Task requirements:
Exactly as written, write out the lines below from the first to the one containing "colloquial language and", inclusive. Pictures do not belong in the copy.

___ Records for the exercise ___

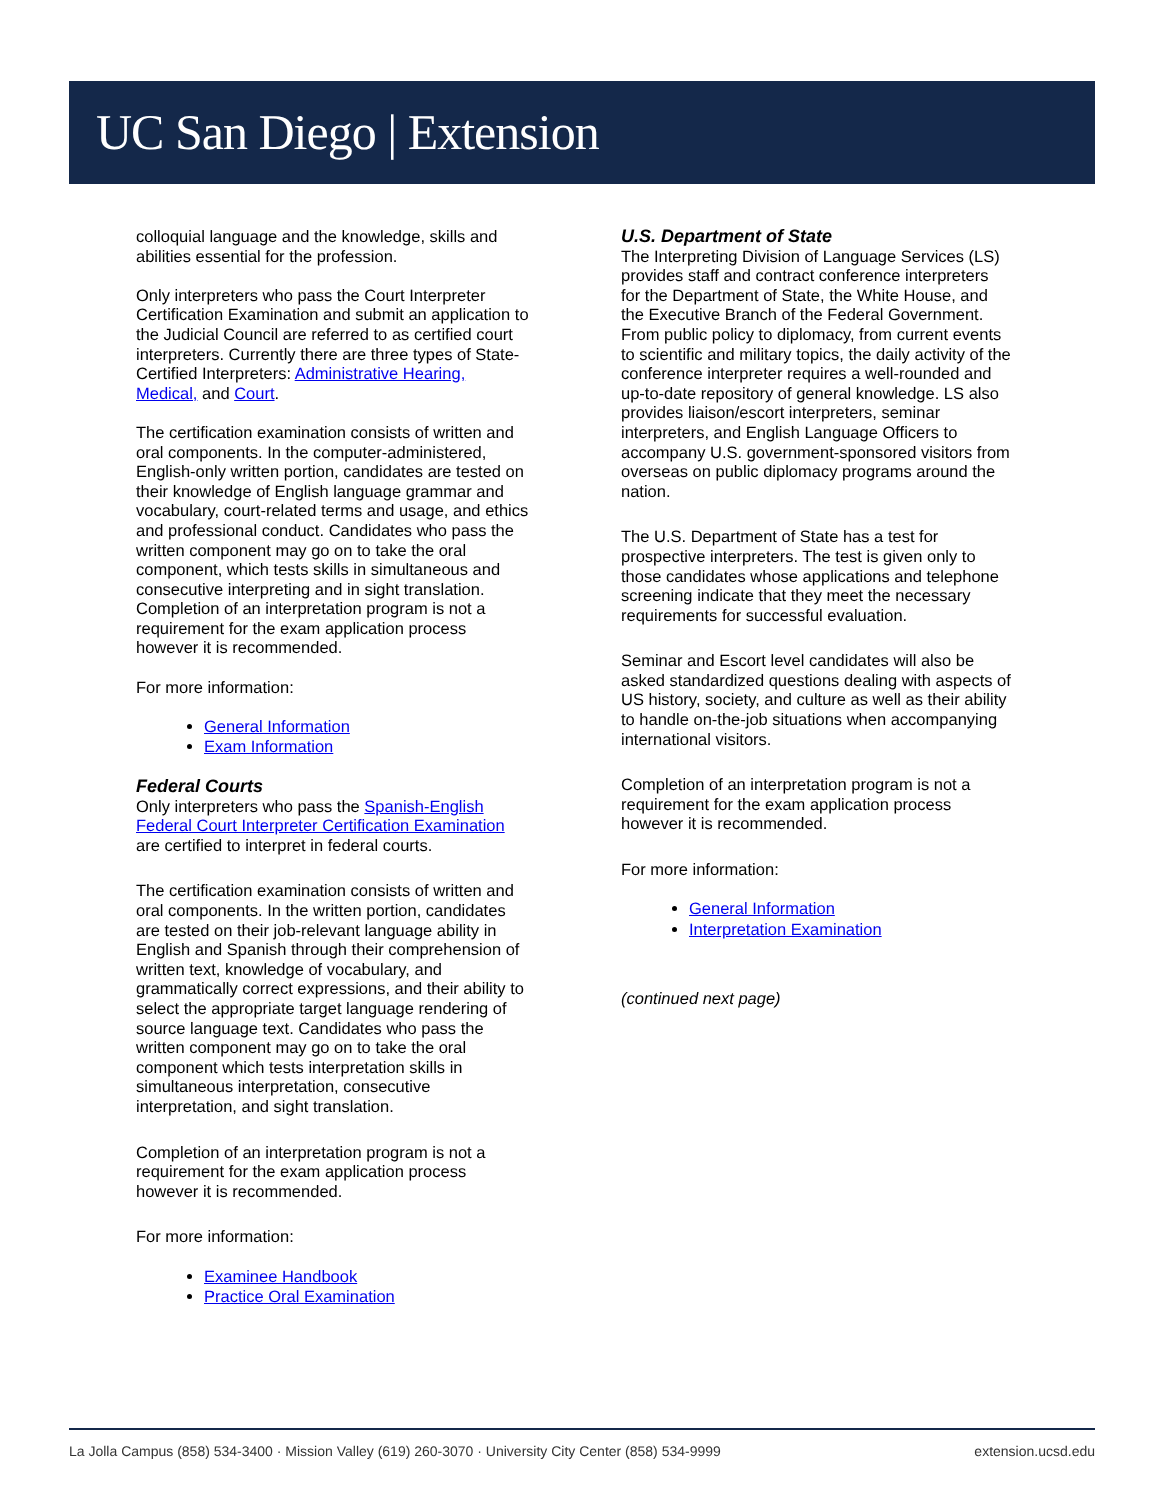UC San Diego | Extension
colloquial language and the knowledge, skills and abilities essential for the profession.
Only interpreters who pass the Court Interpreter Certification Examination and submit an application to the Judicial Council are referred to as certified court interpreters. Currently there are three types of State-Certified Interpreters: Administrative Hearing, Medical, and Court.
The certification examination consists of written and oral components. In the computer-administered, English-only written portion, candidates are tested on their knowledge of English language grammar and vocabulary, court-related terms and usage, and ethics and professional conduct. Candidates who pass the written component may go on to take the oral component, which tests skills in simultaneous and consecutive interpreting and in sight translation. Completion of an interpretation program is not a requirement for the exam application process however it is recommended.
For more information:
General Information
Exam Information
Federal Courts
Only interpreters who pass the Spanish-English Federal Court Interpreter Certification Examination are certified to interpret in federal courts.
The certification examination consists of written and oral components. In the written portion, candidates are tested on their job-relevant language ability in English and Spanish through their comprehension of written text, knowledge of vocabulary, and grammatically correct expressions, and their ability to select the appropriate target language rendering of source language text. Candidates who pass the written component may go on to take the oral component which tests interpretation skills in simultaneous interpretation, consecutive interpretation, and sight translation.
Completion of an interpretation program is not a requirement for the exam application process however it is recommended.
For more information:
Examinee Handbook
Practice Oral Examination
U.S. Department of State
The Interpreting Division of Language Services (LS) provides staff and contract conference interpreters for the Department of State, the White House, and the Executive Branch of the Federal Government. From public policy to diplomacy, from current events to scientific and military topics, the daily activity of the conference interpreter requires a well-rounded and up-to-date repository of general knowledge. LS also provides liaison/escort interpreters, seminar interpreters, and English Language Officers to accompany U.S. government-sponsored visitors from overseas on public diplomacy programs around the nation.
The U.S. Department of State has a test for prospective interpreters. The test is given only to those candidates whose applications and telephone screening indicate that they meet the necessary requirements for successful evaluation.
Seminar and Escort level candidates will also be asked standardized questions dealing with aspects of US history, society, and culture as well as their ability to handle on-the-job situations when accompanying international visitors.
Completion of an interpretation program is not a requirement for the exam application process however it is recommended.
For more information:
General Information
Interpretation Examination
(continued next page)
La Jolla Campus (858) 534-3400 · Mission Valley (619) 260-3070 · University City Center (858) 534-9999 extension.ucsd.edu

___

Response to the exercise:
UC San Diego | Extension
colloquial language and the knowledge, skills and abilities essential for the profession.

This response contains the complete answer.